→ **To do**: In the data below, reproduce word for word every line from the one containing "If this project" through the one containing "John 👋 (he/him)", including both of those lines.

→ **Extracted information**:
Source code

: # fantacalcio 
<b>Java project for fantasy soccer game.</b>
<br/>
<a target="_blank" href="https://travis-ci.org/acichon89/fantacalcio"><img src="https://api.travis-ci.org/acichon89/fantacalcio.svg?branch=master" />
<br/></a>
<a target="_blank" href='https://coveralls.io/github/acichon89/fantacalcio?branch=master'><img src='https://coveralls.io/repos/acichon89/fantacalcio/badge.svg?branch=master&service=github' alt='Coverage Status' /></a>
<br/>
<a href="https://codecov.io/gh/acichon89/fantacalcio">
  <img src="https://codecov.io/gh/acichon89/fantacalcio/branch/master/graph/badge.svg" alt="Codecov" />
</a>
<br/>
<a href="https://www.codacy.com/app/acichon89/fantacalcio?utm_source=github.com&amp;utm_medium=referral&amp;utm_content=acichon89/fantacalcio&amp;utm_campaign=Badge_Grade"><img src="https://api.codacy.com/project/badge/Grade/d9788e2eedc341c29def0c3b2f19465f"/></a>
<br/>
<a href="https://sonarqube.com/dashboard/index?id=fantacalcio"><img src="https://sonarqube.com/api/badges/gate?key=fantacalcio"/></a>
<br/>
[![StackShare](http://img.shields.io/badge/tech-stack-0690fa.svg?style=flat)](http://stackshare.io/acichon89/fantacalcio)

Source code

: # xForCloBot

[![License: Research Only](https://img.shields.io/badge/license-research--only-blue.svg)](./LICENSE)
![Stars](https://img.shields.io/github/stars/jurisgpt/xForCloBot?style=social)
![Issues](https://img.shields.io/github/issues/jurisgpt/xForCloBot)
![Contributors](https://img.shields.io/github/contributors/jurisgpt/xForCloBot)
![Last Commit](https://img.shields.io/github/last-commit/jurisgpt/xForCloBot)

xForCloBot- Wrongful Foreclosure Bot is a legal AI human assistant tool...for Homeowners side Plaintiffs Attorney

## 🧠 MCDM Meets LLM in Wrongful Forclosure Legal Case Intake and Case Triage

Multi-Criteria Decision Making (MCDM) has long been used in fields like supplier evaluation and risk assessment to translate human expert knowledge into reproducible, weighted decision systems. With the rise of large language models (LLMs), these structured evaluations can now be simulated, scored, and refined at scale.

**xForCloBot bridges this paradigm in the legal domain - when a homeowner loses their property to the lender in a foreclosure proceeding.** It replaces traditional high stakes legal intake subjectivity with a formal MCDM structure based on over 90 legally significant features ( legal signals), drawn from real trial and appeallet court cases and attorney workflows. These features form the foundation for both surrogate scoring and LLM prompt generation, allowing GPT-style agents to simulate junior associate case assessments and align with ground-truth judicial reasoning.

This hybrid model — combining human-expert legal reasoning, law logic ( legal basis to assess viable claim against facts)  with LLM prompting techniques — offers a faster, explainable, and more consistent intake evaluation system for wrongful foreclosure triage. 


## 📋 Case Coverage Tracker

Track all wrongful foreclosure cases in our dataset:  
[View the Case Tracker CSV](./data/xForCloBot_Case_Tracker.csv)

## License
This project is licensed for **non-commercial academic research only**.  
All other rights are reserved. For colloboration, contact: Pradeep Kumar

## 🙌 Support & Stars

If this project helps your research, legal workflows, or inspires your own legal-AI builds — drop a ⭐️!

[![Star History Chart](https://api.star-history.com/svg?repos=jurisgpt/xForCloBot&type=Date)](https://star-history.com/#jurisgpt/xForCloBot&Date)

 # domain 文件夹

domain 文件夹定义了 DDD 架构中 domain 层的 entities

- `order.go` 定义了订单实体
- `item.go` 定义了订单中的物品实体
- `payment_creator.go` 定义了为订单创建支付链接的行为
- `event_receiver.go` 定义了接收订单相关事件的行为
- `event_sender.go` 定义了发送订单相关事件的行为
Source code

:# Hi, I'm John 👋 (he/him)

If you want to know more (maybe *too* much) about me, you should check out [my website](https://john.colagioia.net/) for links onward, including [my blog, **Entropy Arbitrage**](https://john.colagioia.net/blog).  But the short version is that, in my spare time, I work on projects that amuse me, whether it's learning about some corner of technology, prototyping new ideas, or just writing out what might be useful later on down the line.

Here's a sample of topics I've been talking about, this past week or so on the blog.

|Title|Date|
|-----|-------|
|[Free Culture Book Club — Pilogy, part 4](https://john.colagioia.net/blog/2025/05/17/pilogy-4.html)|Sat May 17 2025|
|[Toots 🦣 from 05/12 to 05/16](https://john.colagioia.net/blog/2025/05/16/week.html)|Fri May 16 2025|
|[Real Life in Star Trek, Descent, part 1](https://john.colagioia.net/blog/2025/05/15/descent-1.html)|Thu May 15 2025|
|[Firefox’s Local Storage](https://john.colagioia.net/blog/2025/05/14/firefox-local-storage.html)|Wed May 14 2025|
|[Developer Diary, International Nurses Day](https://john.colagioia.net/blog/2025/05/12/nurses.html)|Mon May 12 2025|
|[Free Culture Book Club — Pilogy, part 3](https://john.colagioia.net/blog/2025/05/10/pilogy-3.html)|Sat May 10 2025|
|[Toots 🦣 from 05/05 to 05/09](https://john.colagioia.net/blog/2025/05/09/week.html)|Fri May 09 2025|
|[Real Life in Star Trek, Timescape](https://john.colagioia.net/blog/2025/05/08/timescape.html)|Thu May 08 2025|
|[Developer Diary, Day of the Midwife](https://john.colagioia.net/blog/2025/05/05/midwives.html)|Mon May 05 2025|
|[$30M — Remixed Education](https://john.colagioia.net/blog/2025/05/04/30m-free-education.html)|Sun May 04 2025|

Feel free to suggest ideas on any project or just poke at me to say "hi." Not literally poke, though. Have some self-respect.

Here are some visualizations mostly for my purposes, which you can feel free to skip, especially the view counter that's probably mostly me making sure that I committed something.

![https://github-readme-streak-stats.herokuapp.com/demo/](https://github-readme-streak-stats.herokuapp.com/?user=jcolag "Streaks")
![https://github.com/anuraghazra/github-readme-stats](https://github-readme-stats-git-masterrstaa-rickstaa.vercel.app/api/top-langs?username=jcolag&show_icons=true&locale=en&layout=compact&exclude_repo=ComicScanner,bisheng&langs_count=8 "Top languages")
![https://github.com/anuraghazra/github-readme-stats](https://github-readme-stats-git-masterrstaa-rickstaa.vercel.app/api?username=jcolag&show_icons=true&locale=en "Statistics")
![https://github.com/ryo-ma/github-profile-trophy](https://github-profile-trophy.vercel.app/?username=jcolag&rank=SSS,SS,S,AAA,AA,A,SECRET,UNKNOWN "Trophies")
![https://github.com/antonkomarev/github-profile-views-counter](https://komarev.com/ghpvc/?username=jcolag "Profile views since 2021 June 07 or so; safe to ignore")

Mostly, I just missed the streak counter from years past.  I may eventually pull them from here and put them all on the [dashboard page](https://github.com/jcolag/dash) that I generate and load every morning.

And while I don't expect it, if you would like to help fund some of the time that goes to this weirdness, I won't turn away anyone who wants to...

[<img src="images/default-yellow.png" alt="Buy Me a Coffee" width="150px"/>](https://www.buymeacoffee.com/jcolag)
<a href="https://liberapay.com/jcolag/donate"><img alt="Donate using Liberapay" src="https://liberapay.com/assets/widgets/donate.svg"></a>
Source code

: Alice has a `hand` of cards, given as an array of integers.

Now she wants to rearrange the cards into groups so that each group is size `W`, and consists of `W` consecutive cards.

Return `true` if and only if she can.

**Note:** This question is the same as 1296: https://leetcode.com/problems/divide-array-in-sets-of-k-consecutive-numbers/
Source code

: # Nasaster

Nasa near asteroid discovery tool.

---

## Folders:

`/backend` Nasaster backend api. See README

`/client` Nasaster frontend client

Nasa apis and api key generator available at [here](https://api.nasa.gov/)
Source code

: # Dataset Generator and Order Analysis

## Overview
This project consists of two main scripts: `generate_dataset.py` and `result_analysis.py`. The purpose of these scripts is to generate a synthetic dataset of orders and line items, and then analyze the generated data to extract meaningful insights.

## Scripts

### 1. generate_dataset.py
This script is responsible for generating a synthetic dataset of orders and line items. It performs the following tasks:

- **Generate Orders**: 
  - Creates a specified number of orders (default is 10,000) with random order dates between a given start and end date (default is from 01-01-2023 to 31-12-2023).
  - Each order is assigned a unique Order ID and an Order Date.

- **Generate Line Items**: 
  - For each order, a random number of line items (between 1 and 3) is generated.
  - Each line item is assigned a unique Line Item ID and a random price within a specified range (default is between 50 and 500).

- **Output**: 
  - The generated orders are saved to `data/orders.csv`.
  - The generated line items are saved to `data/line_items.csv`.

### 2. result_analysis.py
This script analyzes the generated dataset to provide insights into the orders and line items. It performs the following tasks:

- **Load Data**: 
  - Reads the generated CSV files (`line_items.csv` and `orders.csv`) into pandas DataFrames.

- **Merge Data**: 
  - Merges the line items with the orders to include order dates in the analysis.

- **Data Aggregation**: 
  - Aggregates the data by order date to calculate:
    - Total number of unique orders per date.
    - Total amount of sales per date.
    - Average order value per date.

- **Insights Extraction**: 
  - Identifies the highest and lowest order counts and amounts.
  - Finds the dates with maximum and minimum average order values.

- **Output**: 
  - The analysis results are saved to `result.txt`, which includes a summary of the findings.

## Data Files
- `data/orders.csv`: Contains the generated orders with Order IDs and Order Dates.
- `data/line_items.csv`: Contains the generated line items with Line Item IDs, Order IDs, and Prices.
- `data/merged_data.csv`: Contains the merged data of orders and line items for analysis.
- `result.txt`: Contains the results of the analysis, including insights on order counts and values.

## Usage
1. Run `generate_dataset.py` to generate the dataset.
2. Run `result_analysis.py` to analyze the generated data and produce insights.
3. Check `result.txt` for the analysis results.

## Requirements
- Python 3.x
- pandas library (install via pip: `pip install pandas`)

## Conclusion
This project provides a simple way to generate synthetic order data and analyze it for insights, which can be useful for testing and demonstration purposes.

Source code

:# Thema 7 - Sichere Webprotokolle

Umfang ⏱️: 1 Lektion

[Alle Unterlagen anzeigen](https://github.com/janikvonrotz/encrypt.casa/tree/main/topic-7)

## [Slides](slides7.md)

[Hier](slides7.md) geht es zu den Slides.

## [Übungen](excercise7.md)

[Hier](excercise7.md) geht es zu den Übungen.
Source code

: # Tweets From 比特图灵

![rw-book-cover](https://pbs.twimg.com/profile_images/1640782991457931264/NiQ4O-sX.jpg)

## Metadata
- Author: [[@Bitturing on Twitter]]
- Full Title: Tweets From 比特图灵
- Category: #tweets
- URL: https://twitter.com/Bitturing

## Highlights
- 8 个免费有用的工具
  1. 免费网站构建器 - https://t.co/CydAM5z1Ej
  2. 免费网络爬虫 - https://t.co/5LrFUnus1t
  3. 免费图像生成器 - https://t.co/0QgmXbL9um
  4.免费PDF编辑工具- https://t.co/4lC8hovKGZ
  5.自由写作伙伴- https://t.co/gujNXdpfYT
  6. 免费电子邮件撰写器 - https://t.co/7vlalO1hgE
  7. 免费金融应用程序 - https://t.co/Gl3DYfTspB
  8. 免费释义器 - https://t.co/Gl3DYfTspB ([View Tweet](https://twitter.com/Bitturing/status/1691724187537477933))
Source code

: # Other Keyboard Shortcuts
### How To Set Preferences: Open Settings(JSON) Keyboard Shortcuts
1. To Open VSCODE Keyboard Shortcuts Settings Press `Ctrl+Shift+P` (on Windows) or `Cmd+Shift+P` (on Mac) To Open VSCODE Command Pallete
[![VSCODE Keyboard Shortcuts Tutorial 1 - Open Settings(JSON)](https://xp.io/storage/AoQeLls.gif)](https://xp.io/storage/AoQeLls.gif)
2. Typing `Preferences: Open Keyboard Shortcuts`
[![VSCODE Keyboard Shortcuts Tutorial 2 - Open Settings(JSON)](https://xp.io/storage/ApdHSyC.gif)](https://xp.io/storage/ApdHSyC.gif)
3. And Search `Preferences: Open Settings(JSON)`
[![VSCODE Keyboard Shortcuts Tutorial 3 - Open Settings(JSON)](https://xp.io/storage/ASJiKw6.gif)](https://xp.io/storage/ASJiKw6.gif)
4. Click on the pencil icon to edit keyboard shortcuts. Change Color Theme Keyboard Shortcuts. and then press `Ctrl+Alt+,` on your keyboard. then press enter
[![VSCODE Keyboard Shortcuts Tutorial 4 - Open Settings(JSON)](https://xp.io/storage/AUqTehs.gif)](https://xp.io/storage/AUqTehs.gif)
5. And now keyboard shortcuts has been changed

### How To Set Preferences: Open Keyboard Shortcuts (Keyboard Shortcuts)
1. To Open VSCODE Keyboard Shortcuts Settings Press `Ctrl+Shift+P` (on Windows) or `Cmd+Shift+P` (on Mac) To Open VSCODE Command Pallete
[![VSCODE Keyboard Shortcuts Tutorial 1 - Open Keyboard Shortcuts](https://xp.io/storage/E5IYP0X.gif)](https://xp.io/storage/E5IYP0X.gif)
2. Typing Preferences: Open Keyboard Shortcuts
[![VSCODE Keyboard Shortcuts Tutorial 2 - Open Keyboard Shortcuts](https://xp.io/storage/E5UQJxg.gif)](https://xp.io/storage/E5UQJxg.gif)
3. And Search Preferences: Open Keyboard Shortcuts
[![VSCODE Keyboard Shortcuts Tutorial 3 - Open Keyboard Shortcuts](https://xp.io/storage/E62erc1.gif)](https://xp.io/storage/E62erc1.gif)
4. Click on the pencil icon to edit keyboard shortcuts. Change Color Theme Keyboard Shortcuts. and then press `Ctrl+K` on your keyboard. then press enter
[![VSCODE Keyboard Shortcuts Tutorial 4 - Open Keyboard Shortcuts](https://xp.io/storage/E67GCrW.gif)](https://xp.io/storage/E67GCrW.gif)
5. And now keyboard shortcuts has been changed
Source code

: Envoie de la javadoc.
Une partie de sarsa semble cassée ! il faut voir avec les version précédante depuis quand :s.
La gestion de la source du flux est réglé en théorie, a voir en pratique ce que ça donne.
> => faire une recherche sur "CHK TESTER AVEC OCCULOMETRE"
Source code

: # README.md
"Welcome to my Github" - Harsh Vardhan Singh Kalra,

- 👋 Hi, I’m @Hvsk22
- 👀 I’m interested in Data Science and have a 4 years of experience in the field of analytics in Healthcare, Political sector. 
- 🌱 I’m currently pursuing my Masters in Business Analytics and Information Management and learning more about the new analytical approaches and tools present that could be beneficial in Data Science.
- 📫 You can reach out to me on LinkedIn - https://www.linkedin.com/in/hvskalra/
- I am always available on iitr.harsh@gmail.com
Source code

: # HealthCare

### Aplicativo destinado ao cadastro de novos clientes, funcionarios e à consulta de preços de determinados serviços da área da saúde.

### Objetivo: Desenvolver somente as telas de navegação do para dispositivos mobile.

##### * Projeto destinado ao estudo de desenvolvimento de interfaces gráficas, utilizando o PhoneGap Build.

→ **Solved problem**:
If this project helps your research, legal workflows, or inspires your own legal-AI builds — drop a ⭐️!

[![Star History Chart](https://api.star-history.com/svg?repos=jurisgpt/xForCloBot&type=Date)](https://star-history.com/#jurisgpt/xForCloBot&Date)

 # domain 文件夹

domain 文件夹定义了 DDD 架构中 domain 层的 entities

- `order.go` 定义了订单实体
- `item.go` 定义了订单中的物品实体
- `payment_creator.go` 定义了为订单创建支付链接的行为
- `event_receiver.go` 定义了接收订单相关事件的行为
- `event_sender.go` 定义了发送订单相关事件的行为
Source code

:# Hi, I'm John 👋 (he/him)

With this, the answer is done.